On the View (aka The New Rosie O’Donnell Show), they were talking about the word FAT, and how it’s like the only socially accepted prejudice left. Fat jokes are still funny, and the worst insult is to be called fat. Even if you don’t discriminate outwardly, in our own mind, you think about it. “I should lose weight because I want to look like her,” or “I look fat in these jeans.”
(Side note: this isn’t another fat is beautiful blog, I have a point really)
When are we going to get back tot he time when we thought we were the shit. When nothing is wrong with me. When you rocked your hair in a ponytail, and wore pajama pants every damn wear, but you felt cute. To rocking 2 different color flip flops, cuz for the hell of it. Even if people think you are the most annoying person in the world, if you are happy in life then be you. Don’t doubt yourself because of someone else’s thoughts. If you do that, you will doubt yourself for the rest of your life.
Don’t let other’s flaws,and hang ups make you change yourself. It takes so much more courage to be different than to be like everyone else. If you say what you think out loud, be proud of that. If you wear glasses, get you some that you like, and wear them. If you have a big ass zit in the middle of your nose, color it red and say it’s Rudolph day. Shit, do you.
Please please please stop changing. Even if you aren’t in right now, wait a month. If a hot video comes out with everyone wearing glasses, they will be selling glasses at Claire’s again in the mall. Be you, not someone elses image of you. I wish someone had told me this when I was in high school. You don’t have to be the most popular person, everyone doesn’t have to hang on to your every breath.
“If everyone likes you, something is wrong with you.” Not everyone is sexy, not everyone was meant to be the cheerleader, football player, cool girl. If there were not geeks and freaks, I wouldn’t be able to blog my thoughts right now. Fuck the popular people. Be an individual, stand out for being different, unique. Those adjectives are so much more important than skinny, tall, sexy, or hot. If you got nappy hair, and you don’t know what to do with it braid that shit up, and rock it. or fuckit, just be nappy. It’s okay to have flaws. I’m not the sexiest person in the world, not the most beautiful girl in the world, and I damn sure ain’t thin.
It took me so long to actually take pictures, and let other people see him. Pictures that aren’t taken at JcPenny, or Fox Studios, just every day, run of the mill, chillin’ with my girls type pictures. You are always your own worst critic, the flaws you see when you look in the mirror, no one else is really paying attention to. Think about it, that fat roll that pisses you off, can be easily covered if you pull your pants over it. No one is gonna see it if you are just sitting down and chillin’. No one cares that side side of your hair curls better than the other, and if they do, they got some serious problems. Because if your idea of a good time is talking about me, then a) I must be alot more important to you than I thought and b) they have no fuckin’ life.

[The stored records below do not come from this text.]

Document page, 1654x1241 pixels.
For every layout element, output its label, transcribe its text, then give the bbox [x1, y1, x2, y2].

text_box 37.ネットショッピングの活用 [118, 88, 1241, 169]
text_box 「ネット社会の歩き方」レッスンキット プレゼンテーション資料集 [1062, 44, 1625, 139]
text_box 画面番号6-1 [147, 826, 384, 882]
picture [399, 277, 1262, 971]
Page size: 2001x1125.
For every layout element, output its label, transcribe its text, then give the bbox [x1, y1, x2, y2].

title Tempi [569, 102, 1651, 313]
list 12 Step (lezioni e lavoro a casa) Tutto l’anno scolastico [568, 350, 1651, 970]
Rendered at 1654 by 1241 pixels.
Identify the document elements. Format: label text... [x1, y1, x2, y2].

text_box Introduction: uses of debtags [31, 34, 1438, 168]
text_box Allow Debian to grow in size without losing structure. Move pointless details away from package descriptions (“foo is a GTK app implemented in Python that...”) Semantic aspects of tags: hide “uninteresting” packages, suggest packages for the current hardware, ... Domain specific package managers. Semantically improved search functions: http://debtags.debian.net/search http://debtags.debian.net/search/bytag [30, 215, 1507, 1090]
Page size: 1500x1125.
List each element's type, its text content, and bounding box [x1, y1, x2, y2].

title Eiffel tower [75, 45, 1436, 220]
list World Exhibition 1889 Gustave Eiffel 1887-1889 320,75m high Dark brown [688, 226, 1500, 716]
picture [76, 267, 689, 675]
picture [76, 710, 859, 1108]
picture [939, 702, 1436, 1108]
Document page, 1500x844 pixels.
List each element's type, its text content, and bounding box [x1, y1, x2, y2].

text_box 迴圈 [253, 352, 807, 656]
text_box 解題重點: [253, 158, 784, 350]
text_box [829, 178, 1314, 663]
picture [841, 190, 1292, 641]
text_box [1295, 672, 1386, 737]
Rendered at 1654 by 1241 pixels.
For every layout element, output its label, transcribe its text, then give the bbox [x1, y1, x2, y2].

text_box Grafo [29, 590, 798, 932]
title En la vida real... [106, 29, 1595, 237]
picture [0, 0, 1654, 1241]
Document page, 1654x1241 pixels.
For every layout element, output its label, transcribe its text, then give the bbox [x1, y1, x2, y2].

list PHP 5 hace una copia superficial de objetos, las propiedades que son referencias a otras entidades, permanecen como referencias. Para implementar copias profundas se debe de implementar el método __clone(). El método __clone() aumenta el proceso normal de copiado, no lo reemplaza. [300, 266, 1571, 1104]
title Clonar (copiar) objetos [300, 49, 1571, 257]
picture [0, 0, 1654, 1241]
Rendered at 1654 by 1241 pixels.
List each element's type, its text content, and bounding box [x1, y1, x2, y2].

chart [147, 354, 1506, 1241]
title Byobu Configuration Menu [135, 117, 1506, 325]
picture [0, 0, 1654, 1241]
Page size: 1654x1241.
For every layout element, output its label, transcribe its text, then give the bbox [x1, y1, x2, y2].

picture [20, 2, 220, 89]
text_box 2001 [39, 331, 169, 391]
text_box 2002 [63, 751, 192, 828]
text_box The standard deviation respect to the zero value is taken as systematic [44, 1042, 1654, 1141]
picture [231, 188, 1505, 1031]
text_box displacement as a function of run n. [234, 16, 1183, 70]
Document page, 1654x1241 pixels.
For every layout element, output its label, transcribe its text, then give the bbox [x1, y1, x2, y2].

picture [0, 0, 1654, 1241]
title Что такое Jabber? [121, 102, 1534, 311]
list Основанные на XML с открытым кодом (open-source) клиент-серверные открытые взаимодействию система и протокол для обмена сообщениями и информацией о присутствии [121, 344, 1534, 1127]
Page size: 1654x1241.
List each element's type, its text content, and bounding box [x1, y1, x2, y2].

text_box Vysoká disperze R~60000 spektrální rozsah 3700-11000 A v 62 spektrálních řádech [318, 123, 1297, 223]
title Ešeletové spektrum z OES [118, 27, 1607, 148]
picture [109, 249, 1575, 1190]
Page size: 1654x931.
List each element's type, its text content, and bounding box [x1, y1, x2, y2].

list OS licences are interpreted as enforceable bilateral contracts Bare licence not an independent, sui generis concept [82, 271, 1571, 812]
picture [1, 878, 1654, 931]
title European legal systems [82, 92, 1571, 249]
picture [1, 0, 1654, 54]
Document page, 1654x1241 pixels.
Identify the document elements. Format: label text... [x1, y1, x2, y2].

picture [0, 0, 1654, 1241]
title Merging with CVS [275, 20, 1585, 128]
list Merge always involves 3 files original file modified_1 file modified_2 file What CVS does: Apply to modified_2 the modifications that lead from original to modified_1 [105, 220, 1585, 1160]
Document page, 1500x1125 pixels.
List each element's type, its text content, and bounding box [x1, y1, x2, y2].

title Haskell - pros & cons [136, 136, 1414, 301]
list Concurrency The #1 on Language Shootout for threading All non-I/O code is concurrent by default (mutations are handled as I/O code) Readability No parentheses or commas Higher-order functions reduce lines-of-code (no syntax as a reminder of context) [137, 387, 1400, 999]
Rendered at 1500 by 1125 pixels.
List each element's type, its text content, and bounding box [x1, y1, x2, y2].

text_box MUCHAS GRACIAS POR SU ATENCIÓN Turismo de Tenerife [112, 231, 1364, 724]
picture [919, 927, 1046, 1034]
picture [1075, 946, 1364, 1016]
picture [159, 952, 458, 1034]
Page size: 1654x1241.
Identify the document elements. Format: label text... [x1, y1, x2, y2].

I spent like from age 12 to Sophomore year of college searching for a dude to pay attention to me, But more dudes approach me now, than when i was constantly on a diet, or changing the way I acted to get someones attention, or conforming to what people around me thought was acceptable. People tell me all the time, “You are so confident, and that makes you beautiful.” No lie, it took me like 10 years to get here, but that is because I had to figure that shit out myself. So that is why I am up at 1:40am, when i should be sleeping, because if one person is feeling me, then I have done what I aim to do. Which is give the AVERAGE girl’s perspective.
Fuck those that can’t take you straight up, or better yet, call me, I will fuck them up for you!